According to Walter Shandy, names “irresistibly impress’d upon our character and conduct” (43). This means that you can understand a man and his character just by knowing his name. In chapter XIX of Laurence Sterne’s The Life and Opinions of Tristram Shandy, Gentleman, we go to the main characters basic information, his name. We hear from Tristram time and time again how his life was destined to be doomed even before he was born. We get some insight into his father Walter Shandy and the name he chose for his son Tristram.
Walter Shandy had very particular views about the names you give your children. He said “he would lose all kind of patience whenever he saw people, especially of condition, who should have known better, — as careless and as indifferent about the name they imposed upon their child” (45). In the footnote, Tristram is stated as “Walter Shandy has an aversion to the name, which derives from the French ‘triste’ or ‘sad’, and implies ‘son of sorrow’” (547). From the footnote we now understand the meaning of Tristram and the tragedy of being given a name by someone who absolutely abhors it.
It was as if Walter had an obsession with the name since he would often think about it and dispute it with others. Walter had a very strong opinion of anyone with the name Tristram and even said “he had the lowest and most contemptible opinion of it of any thing in the world,—thinking it could possibly produce nothing in rerum natura, but what was extremely mean and pitiful” (46). Walter strongly believed that a man could not possibly do anything positive or worthwhile with his life if his name was Tristram. Walter focused so much on his aversion of the name that two years before Tristram was born he decided to write his opinions of it in a dissertation.

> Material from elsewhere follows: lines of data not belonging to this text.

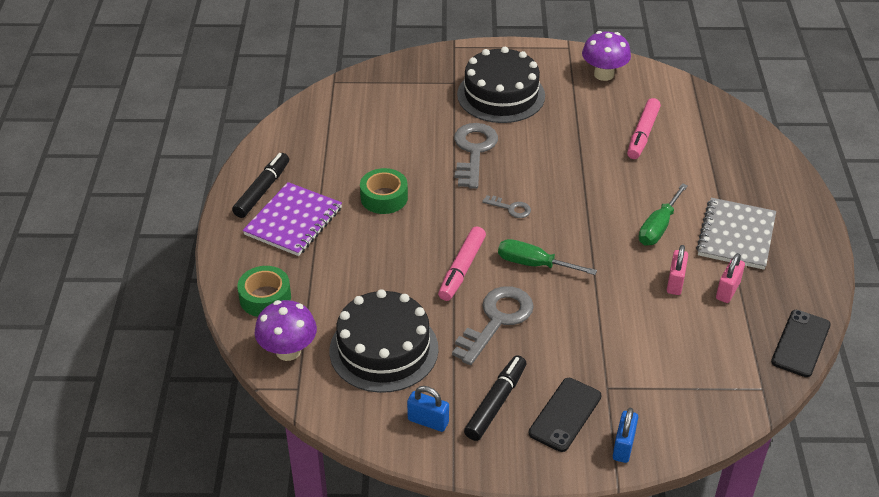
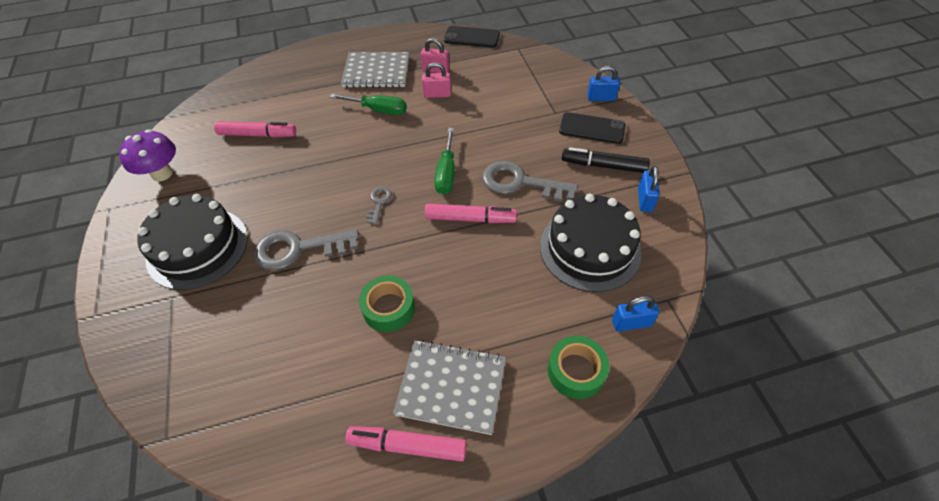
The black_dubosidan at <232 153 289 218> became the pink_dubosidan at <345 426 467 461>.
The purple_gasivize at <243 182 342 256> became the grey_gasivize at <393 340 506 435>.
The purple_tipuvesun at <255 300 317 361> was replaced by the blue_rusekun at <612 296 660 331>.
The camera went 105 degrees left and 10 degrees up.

Focusing solely on the passage (and not the film), we don’t quite get why Walter named his son Tristram especially since he’s gone to great lengths to show his disapproval. What we do see is how it supports Tristrams claims that if it weren’t for his parents and their actions, even before he was born, he would have turned out much differently. Everything that has gone wrong and will go wrong in his life is all due to his parent’s mistakes even before his conception. I believe Walter feels as if he’s been jinxed in having a son named Tristram because of the way Tristram was conceived. We know from the first page that Tristram’s conception was interrupted by his mother Elizabeth asking Walter if he’d wind the clock. Walter expresses how he has suffered everyday during Tristram’s childhood when he says “ten times in a day suffering sorrow;-ten times in a day calling the child of his prayers TRISTRAM!—Melancholy dissyllable of a sound! which, to his ears, was unison to Nicompoop” (47). Understanding the meaning of Tristram is understanding the man and his family. Even after knowing Walter’s views on the name, we understand the irony and how Tristram was destined to fail from the moment he was born.